Joint Venture Agreements in India: Structuring Successful Partnerships
A Joint Venture (JV) Agreement governs the collaboration between two or more parties for a specific business purpose, combining complementary strengths—capital, technology, market access, or expertise. India’s economic growth has attracted numerous JVs: Maruti-Suzuki, Tata-Starbucks, and Mahindra-Ford are landmark examples of how JVs can create value in the Indian market.
JVs can be structured as equity JVs (creating a new company), LLPs, or contractual arrangements. The choice depends on liability preferences, tax efficiency, regulatory requirements (especially FDI norms), and exit flexibility.

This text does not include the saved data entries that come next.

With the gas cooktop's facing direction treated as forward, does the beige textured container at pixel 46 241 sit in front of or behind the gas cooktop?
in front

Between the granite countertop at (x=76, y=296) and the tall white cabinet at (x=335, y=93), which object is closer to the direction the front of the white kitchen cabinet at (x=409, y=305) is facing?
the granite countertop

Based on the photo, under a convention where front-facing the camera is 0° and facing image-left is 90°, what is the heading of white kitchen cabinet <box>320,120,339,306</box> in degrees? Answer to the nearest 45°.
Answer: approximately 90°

JV Structures Available Under Indian Law
Equity JV (Private Limited Company)
Most common for significant investments. Creates a separate legal entity with limited liability. Governed by Companies Act 2013 and SHA. Suitable when FDI is involved (many sectors require Indian company structure). Tax rate: 25% for companies with turnover up to ₹400 crores.
LLP Joint Venture
Flexible structure with lower compliance. Taxed at 30% flat rate. Limited liability for partners. No mandatory audit if turnover below ₹40 lakhs and contribution below ₹25 lakhs. Note: 100% FDI allowed in LLPs only in sectors with automatic route and no FDI conditions.

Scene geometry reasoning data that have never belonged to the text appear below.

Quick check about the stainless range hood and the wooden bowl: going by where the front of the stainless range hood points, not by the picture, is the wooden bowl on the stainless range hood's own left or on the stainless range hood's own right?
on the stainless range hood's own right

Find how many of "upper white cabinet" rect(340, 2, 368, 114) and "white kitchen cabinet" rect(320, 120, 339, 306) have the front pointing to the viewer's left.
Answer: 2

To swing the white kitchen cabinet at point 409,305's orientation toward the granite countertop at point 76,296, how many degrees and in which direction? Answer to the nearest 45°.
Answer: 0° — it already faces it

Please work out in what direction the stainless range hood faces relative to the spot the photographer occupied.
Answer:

Deadlock Resolution Mechanisms
Deadlocks are the biggest risk in JVs, especially 50:50 structures. Indian courts cannot easily resolve commercial disagreements, so the agreement must provide clear mechanisms:
Escalation
Refer to senior management/CEOs of parent companies
Mediation
Neutral mediator facilitates resolution
Shotgun / Russian Roulette
One party names a price; other must buy or sell at that price
Winding Up
Last resort—dissolve the JV and distribute assets
Key Takeaways
- ✓ Avoid 50:50 JVs if possible—include robust deadlock resolution if unavoidable
- ✓ Address FDI compliance upfront for JVs involving foreign partners
- ✓ Define non-compete scope carefully to protect JV without restraining parents
- ✓ Include put/call options for exit after a defined period (typically 5–7 years)

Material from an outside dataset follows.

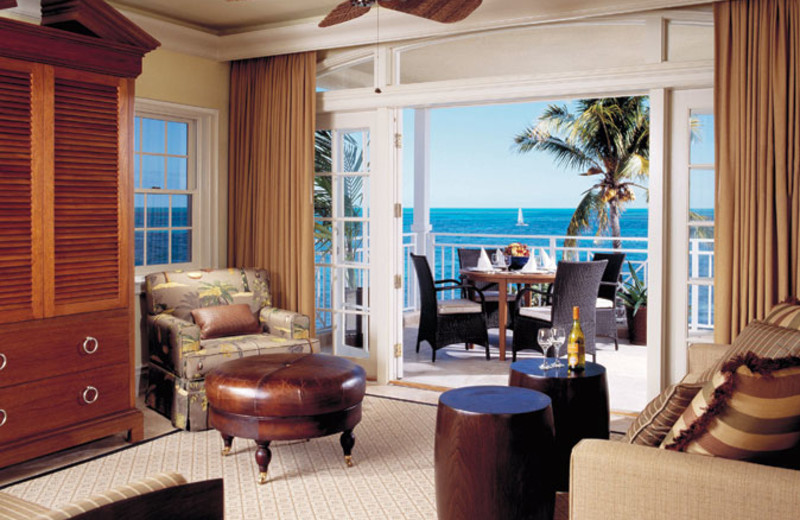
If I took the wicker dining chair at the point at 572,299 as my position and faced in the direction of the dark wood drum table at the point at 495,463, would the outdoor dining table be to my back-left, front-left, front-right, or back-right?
back-right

- ✓ File FC-GPR within 30 days if foreign investment is involved
Frequently Asked Questions
Is a JV different from a subsidiary?
Yes. A subsidiary has a single controlling parent (over 50% ownership). A JV is co-owned by two or more independent parties, each contributing resources and sharing control, risks, and profits.
What happens if a JV partner wants to exit?
Exit mechanisms defined in the JV agreement apply—typically put/call options, ROFR, tag-along/drag-along rights, or strategic sale. Valuation is usually by independent valuer at fair market value.